A Few Thoughts On Native Advertising As Information Marketing
I’m posting a few thoughts on native advertising as information marketing, partially because I see the whole world through the lens of marketing information, but also because I recently blogged about Google’s growing distain for native ads.
Todd Wasserman posted on Mashable recently, and I was amused by some of what he had to say about native advertising:
“The online ad industry is going native. Consumers’ migration to mobile has prompted a do-over in which the dreaded banner ad is being kicked to the curb in favor of messaging that behaves much as other content does…
But what is native advertising again? Heise’s view [Cristina Heise, VP of an ad agency] native advertising ‘goes native’ in the sense that it adjusts to its surroundings.”
Now, these definitions are unique to the people expressing their own opinions, so I guess that means I’m entitled to express mine, too. I believe that native advertising is virtually the same as a good, old-fashioned advertorial. Remember the “articles” in newspapers that have the word ADVERTISEMENT in small letters at the top, designed to warn readers that what follows occupies space that has be paid for by an advertiser?
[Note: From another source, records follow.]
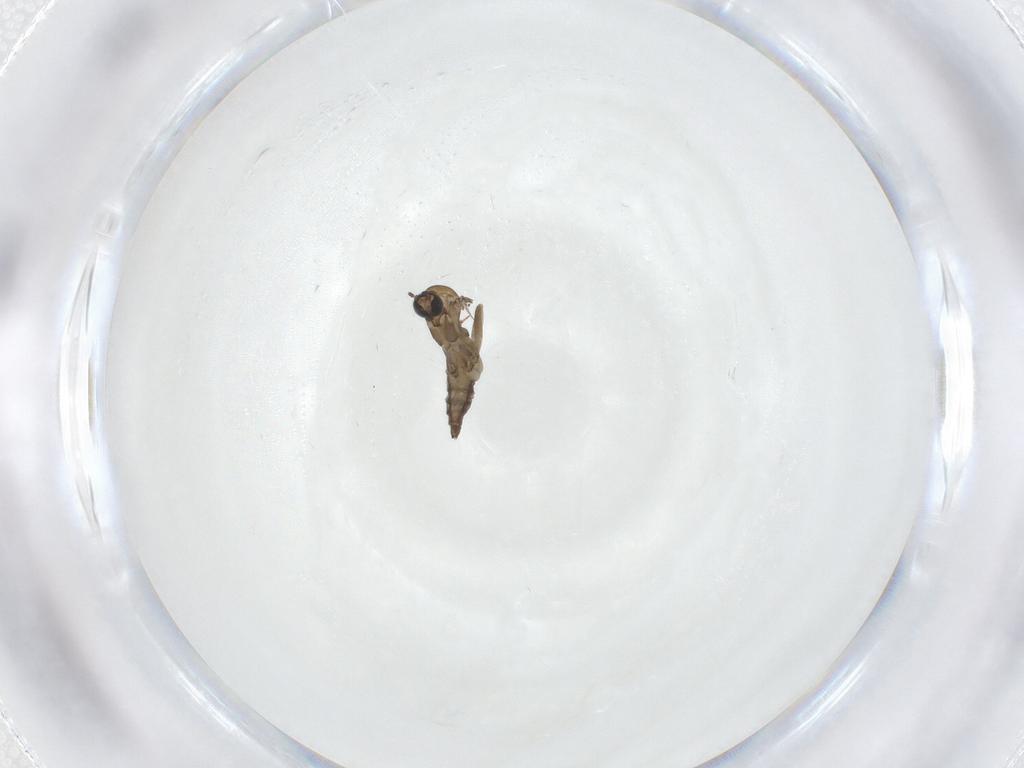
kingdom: Animalia
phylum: Arthropoda
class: Insecta
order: Diptera
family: Sciaridae
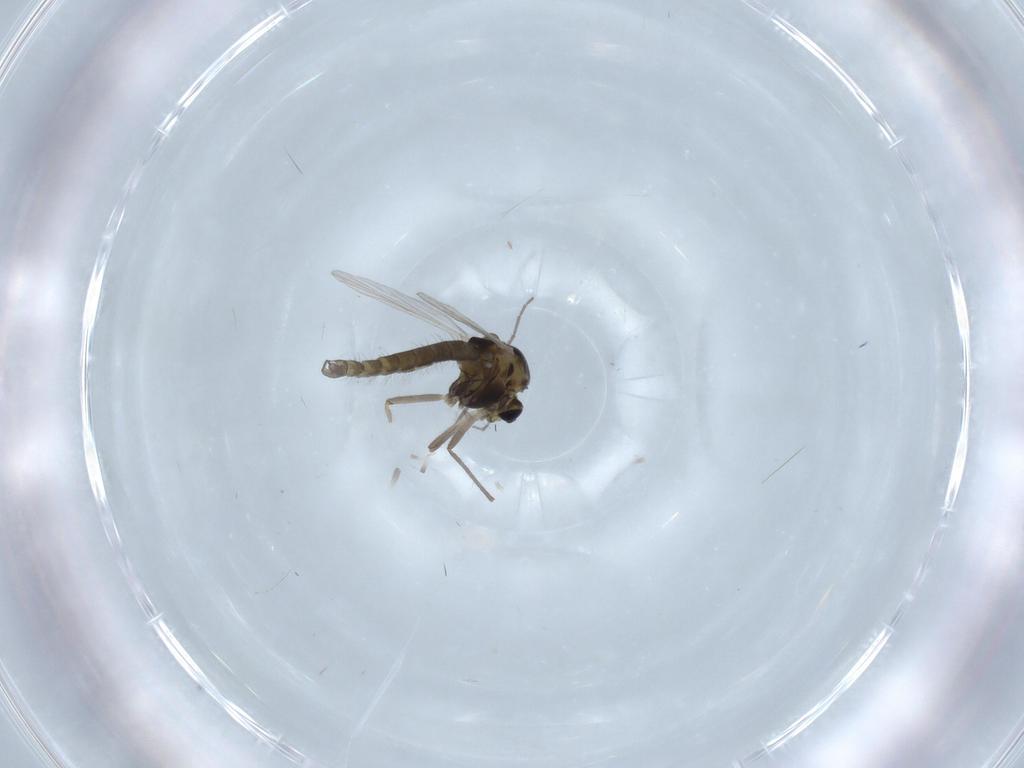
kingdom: Animalia
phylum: Arthropoda
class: Insecta
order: Diptera
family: Chironomidae
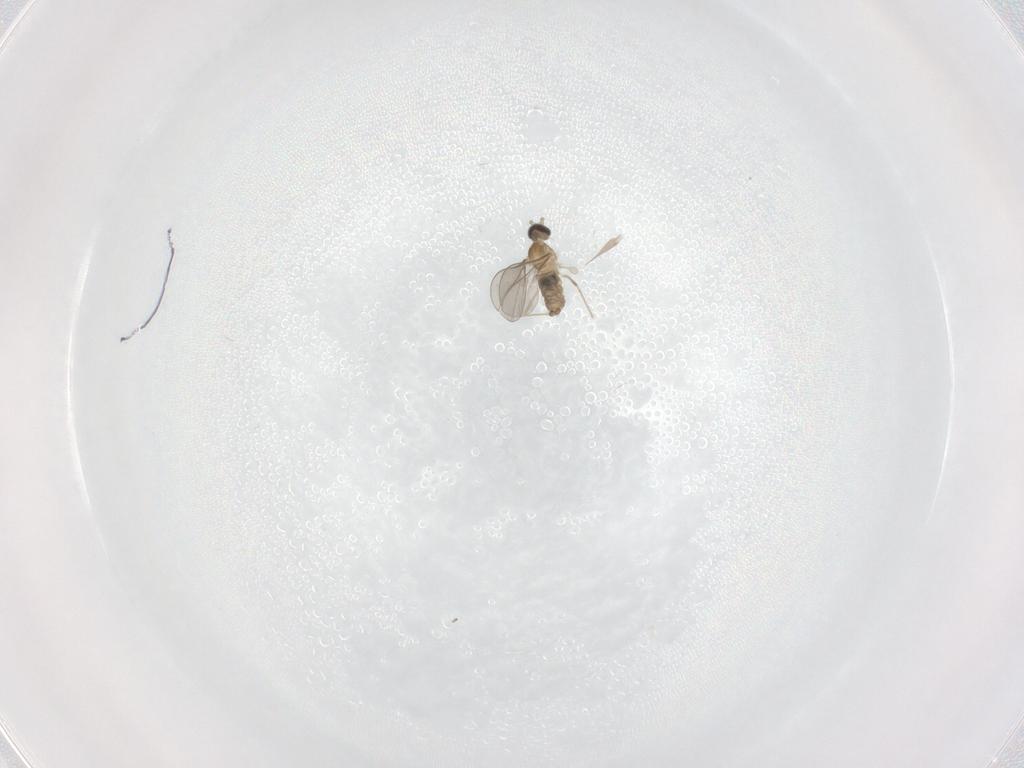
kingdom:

We all probably understand it better in a printed newspaper than we do online, because there is no warning given to us when we read native advertising online. Articles or blog posts appear innocent enough, but they are strategically placed to drive readers to want and to buy something soon.
As Wasserman concludes:
“The more you delve into it, the more “native” seems to be a synonym for “good” with regard to advertising. Or at least, it’s an attempt to make online advertising as good as TV or print ads. That’s not a bad thing, but it’s not necessarily new, either.”